The second day of ReMix was a bit of a let down all round for me. I didn’t win the Ready Steady Talk event (not that I’d taken part to win, but it was a disappointment non the less) and the day’s talk agenda was poor. To cap it all off, the “sneak peeks” was totally devoid of any interesting previews of upcoming Microsoft technologies. The “sneak peeks” event was actually so bad, I left halfway through and went home. What possessed Microsoft to think I’d be interested in more tired old news about Silverlight, along with such things as an advert for an Xbox karaoke game, is beyond me.
The 20/20 talks were fun (these were a series of pecha kucha talks by some of the “community folk” and the conference presenters. This was the highlight of the day though. The low point was “Design with Microsoft Expression” by Arturo Toledo. As we all got a license for Expression Studio, I figured it would be sensible go along and watch a talk on how to use the tools. Arturo used some truly awful piece of software in place of slides, whereby the whole presentation was on a single “sheet” and he zoomed in and out and panned around the thing in a way that left me feeling near sea sick. On top of that, he showed us how to draw a mouse icon with fancy shading and how add a spaceship sprite to a game. Not exactly useful when 4/5ths of the room were developers. In fact I learned more about Expression Blend from Scott Guthrie’s Silverlight presentations.

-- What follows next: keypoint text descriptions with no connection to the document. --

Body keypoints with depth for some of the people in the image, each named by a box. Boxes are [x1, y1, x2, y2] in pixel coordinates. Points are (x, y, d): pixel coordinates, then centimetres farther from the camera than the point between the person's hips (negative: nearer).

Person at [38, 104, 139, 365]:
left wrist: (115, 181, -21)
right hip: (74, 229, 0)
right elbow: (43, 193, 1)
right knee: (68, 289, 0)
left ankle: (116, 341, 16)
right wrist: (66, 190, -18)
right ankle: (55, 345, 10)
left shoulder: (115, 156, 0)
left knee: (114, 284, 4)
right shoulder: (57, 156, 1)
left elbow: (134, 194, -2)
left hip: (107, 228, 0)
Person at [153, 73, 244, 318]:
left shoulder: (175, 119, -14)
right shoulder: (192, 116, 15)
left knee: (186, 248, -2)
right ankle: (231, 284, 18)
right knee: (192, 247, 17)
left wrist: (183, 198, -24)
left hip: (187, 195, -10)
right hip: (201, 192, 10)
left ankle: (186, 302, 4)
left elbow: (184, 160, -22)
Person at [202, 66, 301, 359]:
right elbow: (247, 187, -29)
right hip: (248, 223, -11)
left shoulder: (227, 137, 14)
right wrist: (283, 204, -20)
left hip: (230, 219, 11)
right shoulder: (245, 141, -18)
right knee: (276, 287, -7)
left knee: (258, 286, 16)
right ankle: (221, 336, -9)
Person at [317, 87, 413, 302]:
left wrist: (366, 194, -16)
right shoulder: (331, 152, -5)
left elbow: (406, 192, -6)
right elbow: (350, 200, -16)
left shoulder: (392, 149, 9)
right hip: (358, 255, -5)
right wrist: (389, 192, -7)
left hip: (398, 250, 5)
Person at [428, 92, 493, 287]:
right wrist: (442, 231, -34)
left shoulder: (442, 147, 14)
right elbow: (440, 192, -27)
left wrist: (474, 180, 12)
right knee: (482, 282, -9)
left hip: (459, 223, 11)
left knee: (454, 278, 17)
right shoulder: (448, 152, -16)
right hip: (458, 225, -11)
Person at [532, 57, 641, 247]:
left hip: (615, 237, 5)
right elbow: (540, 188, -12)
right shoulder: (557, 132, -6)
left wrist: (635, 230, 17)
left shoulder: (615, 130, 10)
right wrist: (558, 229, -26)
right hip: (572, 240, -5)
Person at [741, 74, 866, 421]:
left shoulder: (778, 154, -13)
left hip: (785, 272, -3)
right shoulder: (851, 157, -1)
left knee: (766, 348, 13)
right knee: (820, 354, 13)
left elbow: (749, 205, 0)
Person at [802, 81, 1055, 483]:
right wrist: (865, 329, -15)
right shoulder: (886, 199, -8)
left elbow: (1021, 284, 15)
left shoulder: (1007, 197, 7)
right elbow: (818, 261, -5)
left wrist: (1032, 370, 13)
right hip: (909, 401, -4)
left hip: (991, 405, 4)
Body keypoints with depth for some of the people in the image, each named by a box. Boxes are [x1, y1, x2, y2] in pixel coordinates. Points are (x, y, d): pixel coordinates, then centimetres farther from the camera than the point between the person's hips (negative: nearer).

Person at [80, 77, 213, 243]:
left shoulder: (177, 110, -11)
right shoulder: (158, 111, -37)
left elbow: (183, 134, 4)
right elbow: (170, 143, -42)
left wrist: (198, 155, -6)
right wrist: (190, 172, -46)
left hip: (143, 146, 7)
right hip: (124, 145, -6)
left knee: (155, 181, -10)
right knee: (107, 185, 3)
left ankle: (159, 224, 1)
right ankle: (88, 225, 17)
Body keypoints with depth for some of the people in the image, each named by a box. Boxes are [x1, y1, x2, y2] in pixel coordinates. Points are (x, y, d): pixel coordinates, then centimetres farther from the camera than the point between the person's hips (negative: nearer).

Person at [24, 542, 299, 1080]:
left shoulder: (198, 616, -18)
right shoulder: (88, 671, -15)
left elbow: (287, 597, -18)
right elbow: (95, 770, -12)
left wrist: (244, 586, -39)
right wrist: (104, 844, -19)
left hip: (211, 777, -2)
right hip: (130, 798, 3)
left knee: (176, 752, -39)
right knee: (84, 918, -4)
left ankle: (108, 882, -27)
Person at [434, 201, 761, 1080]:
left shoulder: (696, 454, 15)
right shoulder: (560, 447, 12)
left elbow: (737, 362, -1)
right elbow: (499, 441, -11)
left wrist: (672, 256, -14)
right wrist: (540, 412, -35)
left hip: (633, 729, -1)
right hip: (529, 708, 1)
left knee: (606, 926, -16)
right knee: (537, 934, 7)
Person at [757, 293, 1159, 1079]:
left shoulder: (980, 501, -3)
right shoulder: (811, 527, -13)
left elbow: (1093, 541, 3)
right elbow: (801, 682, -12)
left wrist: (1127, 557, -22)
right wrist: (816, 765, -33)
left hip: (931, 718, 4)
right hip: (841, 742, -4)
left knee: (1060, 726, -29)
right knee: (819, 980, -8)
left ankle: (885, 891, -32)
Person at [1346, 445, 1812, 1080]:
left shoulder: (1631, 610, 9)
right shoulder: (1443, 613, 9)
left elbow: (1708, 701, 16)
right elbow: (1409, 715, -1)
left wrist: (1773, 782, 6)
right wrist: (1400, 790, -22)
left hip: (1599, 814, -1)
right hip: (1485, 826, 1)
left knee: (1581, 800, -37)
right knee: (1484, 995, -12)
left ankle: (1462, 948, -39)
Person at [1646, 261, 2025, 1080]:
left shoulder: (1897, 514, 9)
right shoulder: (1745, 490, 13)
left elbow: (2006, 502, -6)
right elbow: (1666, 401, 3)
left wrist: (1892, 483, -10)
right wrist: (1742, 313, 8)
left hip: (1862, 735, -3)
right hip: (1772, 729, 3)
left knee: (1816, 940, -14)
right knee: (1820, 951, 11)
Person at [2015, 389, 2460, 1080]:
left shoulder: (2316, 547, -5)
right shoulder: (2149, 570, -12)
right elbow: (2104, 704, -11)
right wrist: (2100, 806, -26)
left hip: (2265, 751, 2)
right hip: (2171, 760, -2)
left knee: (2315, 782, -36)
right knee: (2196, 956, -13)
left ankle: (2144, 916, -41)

The Ready Steady Talk event was terrifying and great fun at the same time. I’ve previously only presented talks to small groups of up to 20 work colleagues, so to go from that to talking to a hall full of hundreds of people (many of whom paid no attention as they were trying to eat their lunch) was an amazing experience. I’ve definitely got the presenter bug and – having had positive feedback from Simon Harriyott – I may even do a talk at a Brighton Geek Dinner in the future. Doing the talks also helped me with a problem I’d had at last year’s Mix:UK: it got me talking to people. The free Moo Cards provided a great way to swap details and I came away with around a dozen new contacts. Bizarrely, one of them was Andrew Shorten, an Adobe evangalist, whom I recognised due to him presenting the keynote at the London “AIR Tour” event.
I really enjoyed Mix:UK last year. I was far less impressed with ReMix. This isn’t a criticism of the event organisers though, as the venue was better and things were very well organised. My criticism is with the content. There was very little new information and it’s technical level was very basic. Last year, I knew little about a number of the technologies Microsoft presented and so I learned a lot. This year, many of the topics were the same, and almost all that was new since then had been covered by other Microsoft presentations. It’s a good event, but having been twice, I feel it’s an event that is only worth visiting once. I do not see myself returning to the Mix next year therefore.